The ‘Derby della Lanterna’ between Genoa and Sampdoria was a clash between two poor sides involved in the relegation battle. Heading into Sunday’s game at the Stadio Luigi Ferraris, both clubs were in poor form making the game have the potential for a classic derby. One major failing at Genoa was the appointment of Gigi Del Neri to replace Luigi De Canio, who lost four games out of four since taking over.
After a troubled season last year, with three managerial changes and an extremist salvation, Genoa’s president Enrico Preziosi made signification movements through the offseason, as he sold off prized assets such as Miguel Veloso to Dynamo Kiev and Palacio to Inter and purchased foreign, unproven youths like Daniel Toszer from Genk, along with decent Serie A veterans such as Michele Canini and Juan Manuel Vargas. The result was relatively unproven team, with a lot of inexperienced and few decent individuals.
The tactical matchup
Against Ciro Ferrara’s 4-5-1, Del Neri stayed with his favourite 4-4-2, the system he successfully used during his stints with Chievo and Atalanta, featuring Marco Borriello up front alongside Ciro Immobile while Bosko Jankovic and Luca Antonelli played wide.
In the first half, the 4-4-2, which changed to a 4-2-4 during attacking play barely produced any scoring chances. Jankovic was the classic No. 10 employed in a flat-four midfield: he tasked with coming inside, moving himself behind the forward, in the way to exploit gap spaces between Sampdoria defensive and midfield’s lines.
Genoa’s defense was structured as every Del Neri’s teams did in the past: a four-men back line applying classic zonal marking. As always with Del Neri’s sides, the man between the lines is covered by a centre-back moving forward, not by a central midfielder collapsing behind. A defensive line that played very high in the way to keep team tight and short.

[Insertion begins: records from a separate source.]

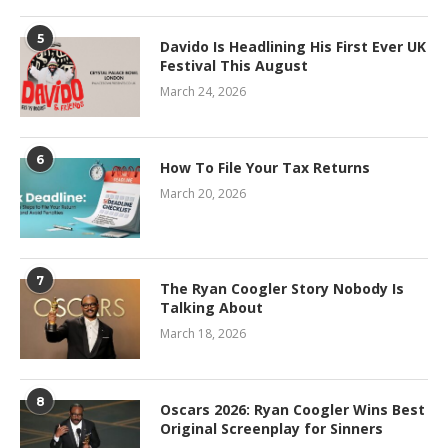
5
Davido Is Headlining His First Ever UK
Festival This August
March 24, 2026
6
How To File Your Tax Returns
March 20, 2026
7
The Ryan Coogler Story Nobody Is
Talking About
March 18, 2026
8
Oscars 2026: Ryan Coogler Wins Best
Original Screenplay for Sinners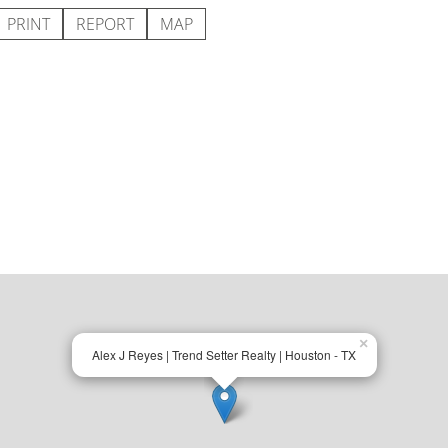
PRINT
REPORT
MAP
×
Alex J Reyes | Trend Setter Realty | Houston - TX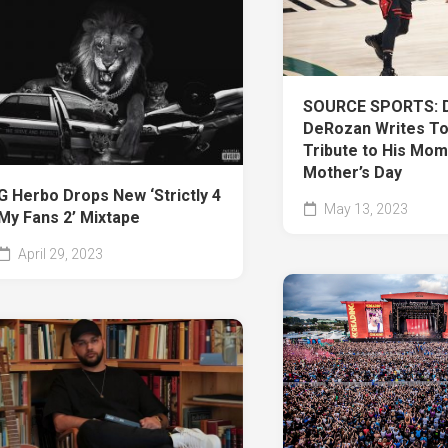
SOURCE SPORTS: 
DeRozan Writes To
Tribute to His Mom
Mother’s Day
G Herbo Drops New ‘Strictly 4
May 13, 2023
My Fans 2’ Mixtape
April 29, 2023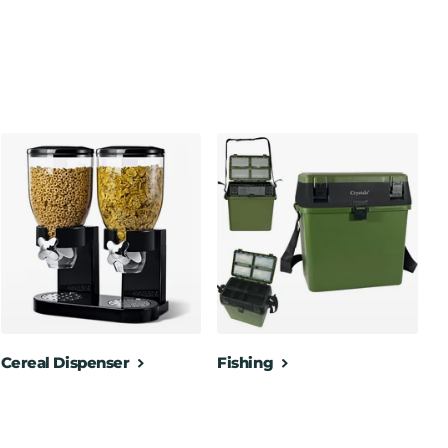
Cereal Dispenser
Fishing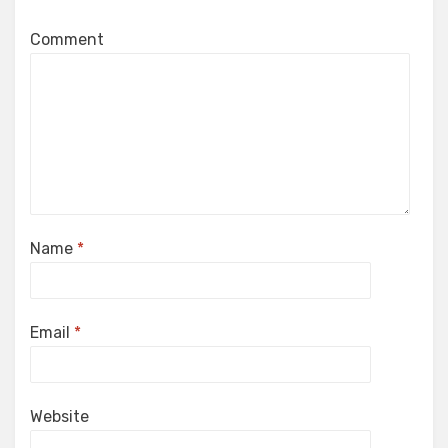
Comment
Name
*
Email
*
Website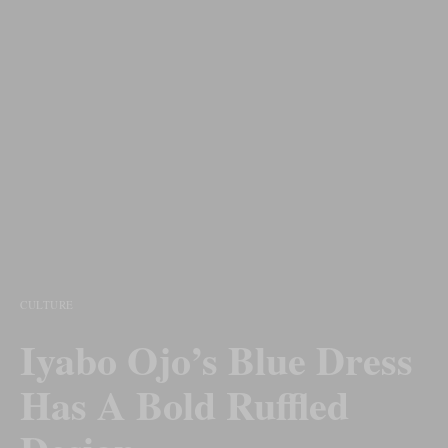
CULTURE
Iyabo Ojo’s Blue Dress
Has A Bold Ruffled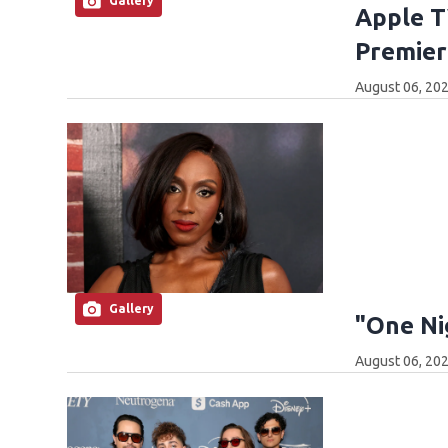
Gallery
Apple T
Premier
August 06, 202
Gallery
"One Ni
August 06, 202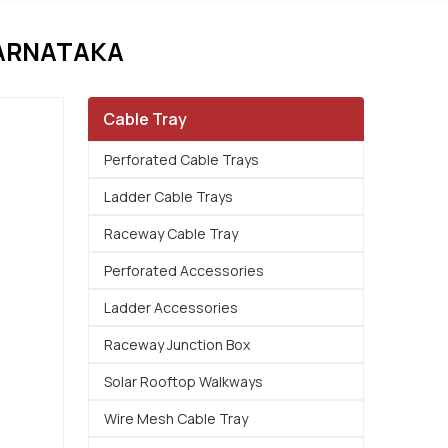
ARNATAKA
Cable Tray
Perforated Cable Trays
Ladder Cable Trays
Raceway Cable Tray
Perforated Accessories
Ladder Accessories
Raceway Junction Box
Solar Rooftop Walkways
Wire Mesh Cable Tray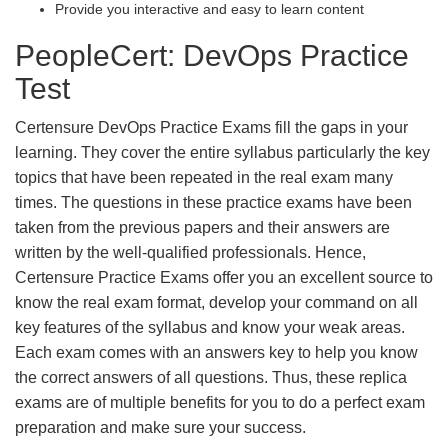
Provide you interactive and easy to learn content
PeopleCert: DevOps Practice
Test
Certensure DevOps Practice Exams fill the gaps in your
learning. They cover the entire syllabus particularly the key
topics that have been repeated in the real exam many
times. The questions in these practice exams have been
taken from the previous papers and their answers are
written by the well-qualified professionals. Hence,
Certensure Practice Exams offer you an excellent source to
know the real exam format, develop your command on all
key features of the syllabus and know your weak areas.
Each exam comes with an answers key to help you know
the correct answers of all questions. Thus, these replica
exams are of multiple benefits for you to do a perfect exam
preparation and make sure your success.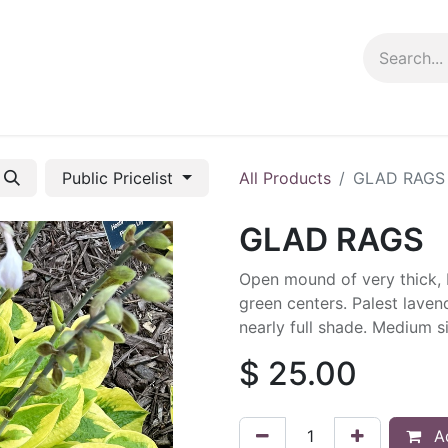
ng info
Events
Growing tips
Public Pricelist
All Products
GLAD RAGS
GLAD RAGS
Open mound of very thick, b
green centers. Palest laven
nearly full shade. Medium s
$
25.00
Ad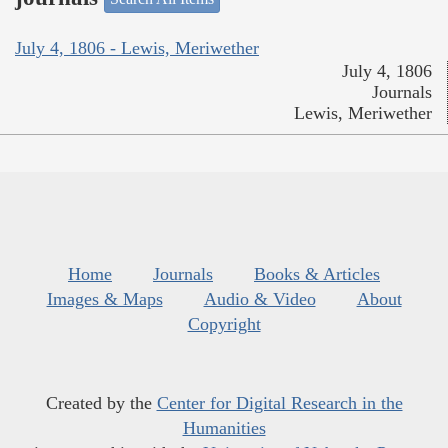
July 4, 1806 - Lewis, Meriwether
July 4, 1806
Journals
Lewis, Meriwether
Home
Journals
Books & Articles
Images & Maps
Audio & Video
About
Copyright
Created by the
Center for Digital Research in the
Humanities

Borriello was the forward charged to chase Sampdoria’s deep-lying playamker, Enzo Maresca, but that didn’t happen often and Borriello stopped chasing him in his own half. Genoa attempted slow build-up, but in truth played poorly against a very defensive Sampdoria unit, with them playing a very flat, defensive back four.
Things remained unchanged during the second half in which Del Neri opted to take off the abashed Cesare Bovo, dropping Emiliano Moretti t centre-back and inserting Vargas at left wing and Andrea Bertolacci as central, attacking, midfielder, switching his system from a 4-4-2 to a 4-2-4. The gameplan in the second half was entirely based on direct, high tempo passes to the forwards, supporting them with Bertolacci in the middle and with both Jankovic and Vargas attacking up and down the flanks. In that way, Del Neri had two-men less on the defensive phase but two in free positions ready to fast-breaks.
At the end, Sampdoria were far to be the better side throughout the game but they exploited their counter-attacking potential against a Genoa that played so badly.